Beta values under Standardized Coefficients (Table 4.2) help in determining which of the variables included in the analysis contributed to the prediction of the dependent variable. ‘Standardized’ means that values for each of the different variables were converted to the same scale for comparison. Construct ASC 5 ‘Imagination and creativity in Scientific Investigations’ had the largest beta value, 0,443. This meant that this variable makes the strongest unique contribution to explaining the dependent variable, when the variance explained by all other variables in the analysis is controlled for. The beta value for ASC 1 ‘Observations and inference’ was slightly lower indicating that it made a less contribution. All five variables made a significant unique contribution to the prediction of the dependent variable as suggested by Pallant (2005) because their Sig. values (see Table 4.2) are all less than 0.05. Actually they have the same Sig. value which is 0 meaning they are significant.

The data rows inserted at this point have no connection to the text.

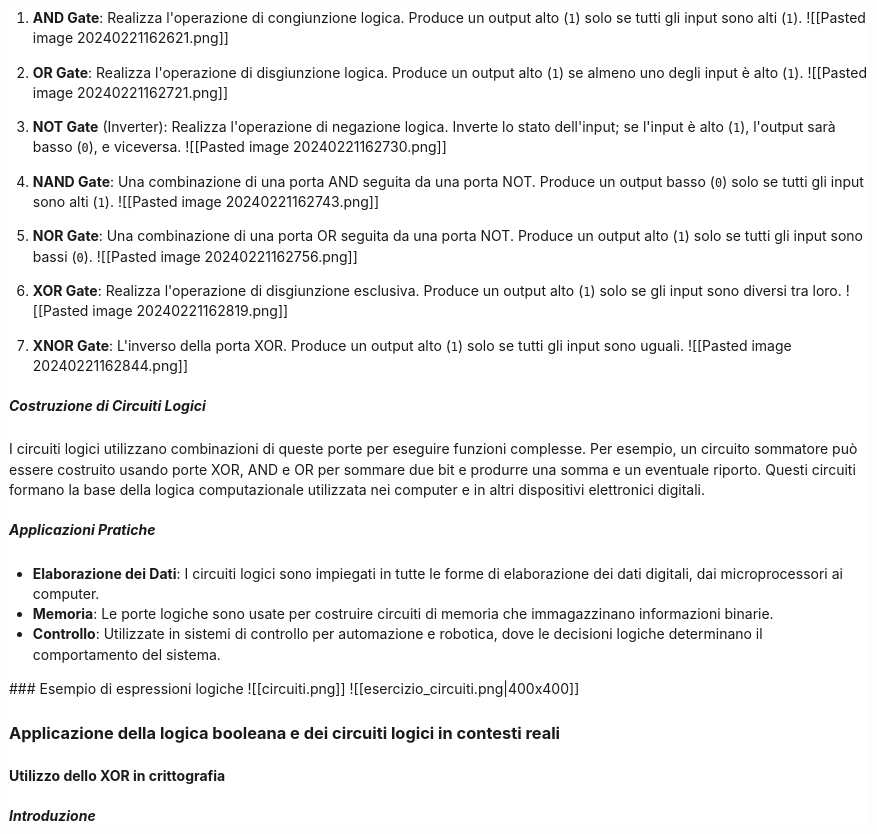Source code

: 1. **AND Gate**: Realizza l'operazione di congiunzione logica. Produce un output alto (`1`) solo se tutti gli input sono alti (`1`).
   ![[Pasted image 20240221162621.png]]

2. **OR Gate**: Realizza l'operazione di disgiunzione logica. Produce un output alto (`1`) se almeno uno degli input è alto (`1`).
   ![[Pasted image 20240221162721.png]]

3. **NOT Gate** (Inverter): Realizza l'operazione di negazione logica. Inverte lo stato dell'input; se l'input è alto (`1`), l'output sarà basso (`0`), e viceversa.
   ![[Pasted image 20240221162730.png]]

4. **NAND Gate**: Una combinazione di una porta AND seguita da una porta NOT. Produce un output basso (`0`) solo se tutti gli input sono alti (`1`).
   ![[Pasted image 20240221162743.png]]

5. **NOR Gate**: Una combinazione di una porta OR seguita da una porta NOT. Produce un output alto (`1`) solo se tutti gli input sono bassi (`0`).
   ![[Pasted image 20240221162756.png]]

6. **XOR Gate**: Realizza l'operazione di disgiunzione esclusiva. Produce un output alto (`1`) solo se gli input sono diversi tra loro.
   ![[Pasted image 20240221162819.png]]

7. **XNOR Gate**: L'inverso della porta XOR. Produce un output alto (`1`) solo se tutti gli input sono uguali.
   ![[Pasted image 20240221162844.png]]

##### Costruzione di Circuiti Logici
I circuiti logici utilizzano combinazioni di queste porte per eseguire funzioni complesse. Per esempio, un circuito sommatore può essere costruito usando porte XOR, AND e OR per sommare due bit e produrre una somma e un eventuale riporto. Questi circuiti formano la base della logica computazionale utilizzata nei computer e in altri dispositivi elettronici digitali.
##### Applicazioni Pratiche
- **Elaborazione dei Dati**: I circuiti logici sono impiegati in tutte le forme di elaborazione dei dati digitali, dai microprocessori ai computer.
- **Memoria**: Le porte logiche sono usate per costruire circuiti di memoria che immagazzinano informazioni binarie.
- **Controllo**: Utilizzate in sistemi di controllo per automazione e robotica, dove le decisioni logiche determinano il comportamento del sistema.
<div style="page-break-after: always;"></div>
### Esempio di espressioni logiche
![[circuiti.png]]
![[esercizio_circuiti.png|400x400]]

### Applicazione della logica booleana e dei circuiti logici in contesti reali
#### Utilizzo dello XOR in crittografia
##### Introduzione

Assumptions like outliers, normality, linearity, homoscedasticity and independence of residuals were checked using two different ways. These are: inspecting the Normal Probability Plot of the regression standardized residuals and the residual scatterplot. These were requested as part of the analysis. Figures 4.1 and 4.2 illustrate how these assumptions were checked.
157
Figure 4.1: Normality P-P Plot of Regression Standardized Residual
In the Normal Probability plot, Figure 4.1 is evidence enough that the points do lie in a reasonably straight line from bottom left to right. This suggests there are no outliers and other assumptions like normality and linearity are not violated. Figure 4.2 below gives a scatterplot of the standardized residual analysis.
158
Figure 4.2: Scatterplot of the standardized residual analysis
In the Scatterplot of the standardized residuals (see, Figure 4.2), the residuals are roughly rectangularly distributed, with most scores concentrated in the centre (along the 0 point). There is no clear or systematic pattern to the residuals (e.g. curvilinear, or higher on one side than the other). Figure 4.2 shows that there are no deviations from a centralized rectangle suggesting that there is no violation of the assumptions. The presence of outliers can also be detected from the Scatterplot. Tabachnick and Fidell (2001) define outliers as cases that have a standardized residual (as displayed in Figure 4.2) of more than 3.3 or less than -3.3. From Figure 4.2, it is evident that there are no outliers and this suggests once again that there is no violation to the assumptions.